INFORMATION Technology (IT) has become a universal language. In the competitive job market, employers are seeking highly qualified and experienced IT graduates to be a part of their multi-million dollar projects.
While many students flock to private and local colleges to enrol in IT courses, Universiti Malaysia Sabah (UMS) students will have the opportunity to improve their IT skills under the Cisco Networking Academy Programme (CNAP) starting in June.
In line with the country's aim to produce experts in science and technology, Cisco Systems and UMS recently launched the first and only Internet Training Centre Initiative for Developing Countries (ITCI-DC) in Malaysia.
The ITCI-DC was started by the International Telecommunication Union (ITU) to address the acute shortage of skilled networking and IT professionals in the developing world. Its activities include designing programmes to improve telecommunication infrastructure.
As the only IT education provider at ITU's Internet training centres at present, Cisco Systems will run the CNAP under the initiative. ITU first announced the ITCI-DC with Cisco in Geneva in 2001. It aims to establish 50 Internet training centres in educational institutions around the world by the end of this year.
“While the project seeks to achieve a variety of human resource development objectives, the main focus is equipping today's youth with the prerequisite technical skills to become tomorrow’s IT leaders,” said Sabah Deputy Chief Minister Datuk Tham Nyip Shen at the launch.
UMS is the only institution in Malaysia and one of 12 institutions in Asia and the Pacific to be selected under the scheme. Established in 1994, UMS offers more than 1,500 courses and 53 programmes, with nearly 140 courses in a semester available for e-learning.
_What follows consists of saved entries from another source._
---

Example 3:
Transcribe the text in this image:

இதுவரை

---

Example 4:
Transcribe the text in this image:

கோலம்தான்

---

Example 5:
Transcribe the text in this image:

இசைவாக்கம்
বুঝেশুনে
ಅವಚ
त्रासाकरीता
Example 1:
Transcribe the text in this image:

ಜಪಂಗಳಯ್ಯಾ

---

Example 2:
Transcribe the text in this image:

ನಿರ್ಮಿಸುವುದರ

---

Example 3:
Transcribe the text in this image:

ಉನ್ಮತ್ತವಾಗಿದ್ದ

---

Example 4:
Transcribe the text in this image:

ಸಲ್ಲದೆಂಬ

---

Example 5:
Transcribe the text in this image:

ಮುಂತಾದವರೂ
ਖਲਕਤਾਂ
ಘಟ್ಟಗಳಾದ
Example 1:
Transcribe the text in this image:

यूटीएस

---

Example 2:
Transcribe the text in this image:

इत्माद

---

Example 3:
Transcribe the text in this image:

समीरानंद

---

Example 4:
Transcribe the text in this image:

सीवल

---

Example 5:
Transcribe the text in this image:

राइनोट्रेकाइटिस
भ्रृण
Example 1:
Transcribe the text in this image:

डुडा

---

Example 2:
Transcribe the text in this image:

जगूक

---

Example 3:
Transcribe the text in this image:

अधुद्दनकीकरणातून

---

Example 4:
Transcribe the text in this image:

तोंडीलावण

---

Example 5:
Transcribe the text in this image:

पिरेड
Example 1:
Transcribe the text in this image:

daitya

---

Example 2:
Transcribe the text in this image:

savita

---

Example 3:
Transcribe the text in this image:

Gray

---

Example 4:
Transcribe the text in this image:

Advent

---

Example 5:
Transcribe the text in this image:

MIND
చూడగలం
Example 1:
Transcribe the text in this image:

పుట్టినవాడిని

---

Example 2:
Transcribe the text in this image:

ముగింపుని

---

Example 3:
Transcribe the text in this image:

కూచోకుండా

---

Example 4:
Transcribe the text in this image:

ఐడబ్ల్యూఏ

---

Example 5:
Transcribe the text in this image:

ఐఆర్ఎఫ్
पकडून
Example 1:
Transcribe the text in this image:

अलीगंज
The university will be implementing at least 500 courses in e-learning by the end of this year.
The CNAP is a global e-learning programme that offers students an opportunity to pursue IT curricula through online instructor-led training and hands-on laboratory exercises.
“The programme is an e-learning model that delivers web-based educational content, online testing, student performance tracking, hands-on labs, and instructor training and support,” said Cisco Systems managing director Johnson Khoo.
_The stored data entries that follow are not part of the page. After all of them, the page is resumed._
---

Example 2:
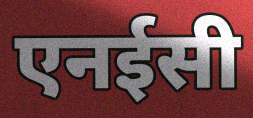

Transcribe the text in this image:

एनईसी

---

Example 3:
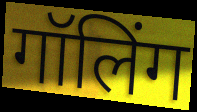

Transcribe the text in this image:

गॉलिंग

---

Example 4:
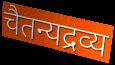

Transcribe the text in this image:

चैतन्यद्रव्य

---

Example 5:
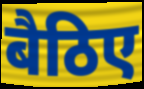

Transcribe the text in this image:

बैठिए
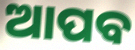
ଆପବ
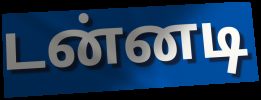
டன்னடி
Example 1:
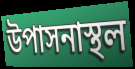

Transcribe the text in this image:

উপাসনাস্থল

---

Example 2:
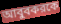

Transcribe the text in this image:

আবুবকরকে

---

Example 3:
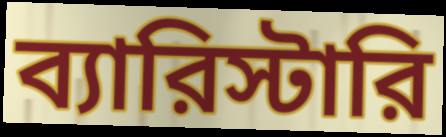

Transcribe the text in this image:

ব্যারিস্টারি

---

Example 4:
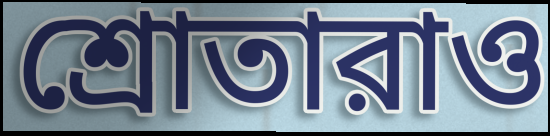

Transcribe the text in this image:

শ্রোতারাও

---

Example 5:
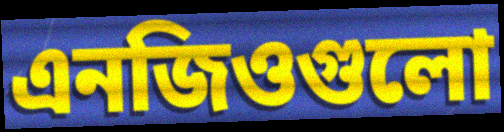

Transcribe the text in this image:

এনজিওগুলো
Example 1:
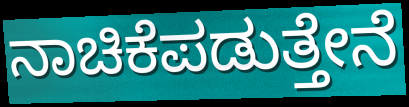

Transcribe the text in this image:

ನಾಚಿಕೆಪಡುತ್ತೇನೆ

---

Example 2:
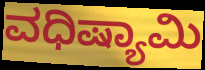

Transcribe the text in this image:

ವಧಿಷ್ಯಾಮಿ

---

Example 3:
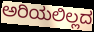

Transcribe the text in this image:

ಅರಿಯಲಿಲ್ಲದ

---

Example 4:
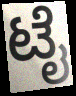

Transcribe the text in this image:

ಟೈ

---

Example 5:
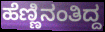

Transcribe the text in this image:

ಹೆಣ್ಣಿನಂತಿದ್ದ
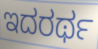
ಇದರರ್ಥ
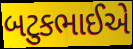
બટુકભાઈએ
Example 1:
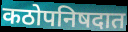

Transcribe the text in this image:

कठोपनिषदात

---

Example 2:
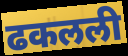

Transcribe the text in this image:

ढकलली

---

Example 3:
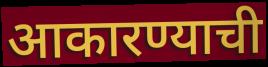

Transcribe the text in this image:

आकारण्याची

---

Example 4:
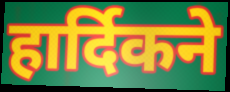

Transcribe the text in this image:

हार्दिकने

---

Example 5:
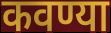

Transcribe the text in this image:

कवण्या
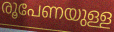
രൂപേണയുള്ള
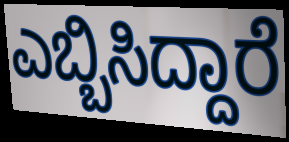
ಎಬ್ಬಿಸಿದ್ದಾರೆ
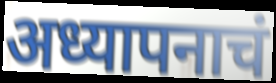
अध्यापनाचं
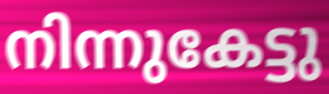
നിന്നുകേട്ടു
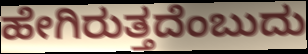
ಹೇಗಿರುತ್ತದೆಂಬುದು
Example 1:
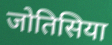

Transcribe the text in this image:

जोतिसिया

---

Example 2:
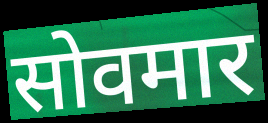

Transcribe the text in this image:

सोवमार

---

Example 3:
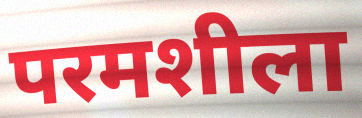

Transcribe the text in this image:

परमशीला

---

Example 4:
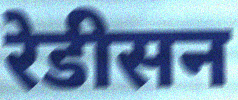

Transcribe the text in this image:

रेडीसन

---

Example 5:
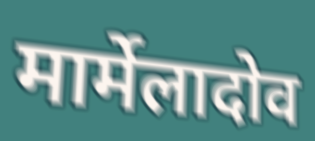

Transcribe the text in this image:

मार्मेलादोव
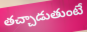
తచ్చాడుతుంటే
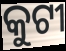
କୁଟୀ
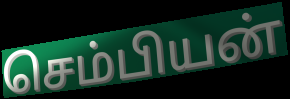
செம்பியன்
“We must become more innovative and flexible in meeting the learning needs of our students,” added UMS deputy vice chancellor Dr Zahedi Daud.
Students will undergo at least five hours of lectures a week for four semesters, in addition to their minimum undergraduate requirement of 116 credit hours for the entire programme.
Two certificates will be awarded to students upon successful completion of the programme – the Cisco Certified Network Associate and the Cisco Certified Network Professional.
“It's a good platform for them to improve their overall degree standing and, hopefully, we will be able to produce more first class and second class upper graduates,” said School of Engineering and Information Technology dean Dr Sazali Yaacob.
A total of 50 students will be carefully selected based on their academic results and interest shown during an arranged interview with the university.
“We hope to increase the intake by 50% the following year but we want to start with a smaller number as it is easier to manage,” added Dr Sazali.
Students enrolled in one of four selected undergraduate programmes at UMS – Electrical and Electronic Engineering, Software Engineering, Computer Engineering, and Network System Management – will be eligible to register for the programme.
By targeting university undergraduates, the project addresses domestic demands for Internet Protocol and IT-based training.
“Sabah is a growing state, especially in education and IT, and the main contributor to the growth of IT here is UMS,” said Dr Zahedi.
Those selected for the programme are required to pay a fee
of RM100 per semester. Students also pay a one-time examination fee of US$150 (RM570).
“I was made to understand that through a quiz and pre-assessment, students will be given a 50% discount on the examination fees, if they demonstrate good academic performance,” said Dr Sazali.
Besides the labs currently available at UMS, more training lab facilities sponsored by ITU will be set up to cater to students’ needs.
There are over 10,000 Cisco Networking Academies in 149 countries with more than 400,000 students enrolled, while 143,000 have graduated from the programme globally.